Kendi, author of the New York Times #1 bestseller, “How to Be an Antiracist,” became an intellectual celebrity in the summer of 2020 after his books became a go-to source for millions of Americans trying to make sense of the murder of George Floyd. He was awarded a MacArthur Foundation “genius grant,” became a sought-after commentator on race and helped add a new word to the way we talk about it: antiracist. The term means to actively fight against racism rather than passively claim to be non-racist.
Then came a backlash. Kendi’s books were banned by some school libraries and he was accused by conservatives of corrupting children and offering a grim view of America that casts everyone as a racist. He also became the central villain in a GOP-led campaign to purge the teaching of systemic racism in American public schools. The campaign took off following the massive wave of racial protests that swept across the country in the wake of Floyd’s death, which drew the support of many White people, including students.
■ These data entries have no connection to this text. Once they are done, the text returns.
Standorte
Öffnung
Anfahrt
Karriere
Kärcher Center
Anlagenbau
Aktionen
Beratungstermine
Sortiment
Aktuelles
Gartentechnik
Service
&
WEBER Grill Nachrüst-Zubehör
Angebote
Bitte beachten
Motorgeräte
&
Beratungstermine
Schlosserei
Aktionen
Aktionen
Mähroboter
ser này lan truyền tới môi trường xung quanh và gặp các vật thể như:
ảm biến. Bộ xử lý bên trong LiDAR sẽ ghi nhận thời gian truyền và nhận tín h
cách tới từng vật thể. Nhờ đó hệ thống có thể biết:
Kendi says the current campaign against what one conservative commentator calls “systemic wokeness” is an effort to halt the antiracist momentum generated by the Floyd protests. When asked what happened to that momentum, Kendi gives a wry chuckle.
“The momentum was just crushed by a pretty well-organized force and movement of people who are seeking to conserve racism,” he says. “Who’ve tried to change the problem from racism to antiracism. And who’ve tried to change the problem from police violence to the people speaking out against police violence.”
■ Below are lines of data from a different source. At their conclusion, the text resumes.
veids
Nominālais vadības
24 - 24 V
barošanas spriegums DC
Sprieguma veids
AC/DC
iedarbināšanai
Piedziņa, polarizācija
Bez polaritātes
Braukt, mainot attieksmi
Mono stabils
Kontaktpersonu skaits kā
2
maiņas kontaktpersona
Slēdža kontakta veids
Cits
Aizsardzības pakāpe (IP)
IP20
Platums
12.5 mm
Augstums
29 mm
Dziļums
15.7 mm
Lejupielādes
Kendi has written a new book, “How to Be a (Young) Antiracist,” that could help recapture some of that momentum. He and co-author Nic Stone have reframed his aforementioned 2019 bestseller, this time for young adults.
Kendi has been methodically repurposing his rather thin stock of ideas for every conceivable market: e.g., his children’s book “Antiracist Baby.”
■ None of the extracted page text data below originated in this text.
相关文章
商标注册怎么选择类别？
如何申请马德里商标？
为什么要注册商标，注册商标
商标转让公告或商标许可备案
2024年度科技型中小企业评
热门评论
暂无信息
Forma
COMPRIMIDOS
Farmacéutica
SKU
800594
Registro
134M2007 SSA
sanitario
Kendi almost died young of cancer a number of years ago, and since then he has been tirelessly piling up an impressive estate that if the Big C were to come back, would provide comfortably for his widow and orphan. I admire Dr. Kendi’s industry.
This version, according to the book’s publisher, serves as an instruction manual for youth “seeking a way forward in acknowledging, identifying and dismantling racism and injustice.”
The book offers those lessons by recounting how Kendi, as a young person, absorbed some of the same racist beliefs he now argues against. The confident, professorial Kendi that most see in public is replaced in the book by a younger version who struggled with doubts over his intelligence.
As the Washington Post reported in 2019:
Ibram was a bright but underachieving senior at his Northern Virginia high school. His GPA was below 3.0; his SAT scores were just above 1000. He thought he wasn’t smart enough for college, even though he had been admitted to historically black Florida A&M University.
An important subject that has almost never been studied is why black intellectual leadership seems to have been getting dumber over the decades. Perhaps differential fertility by class (W.E.B. Du Bois used to complain about how his Talented Tenth was being swamped by the babies of Booker T. Washington’s black masses), which was large among black women up into the 1990s (but may have eased off since)?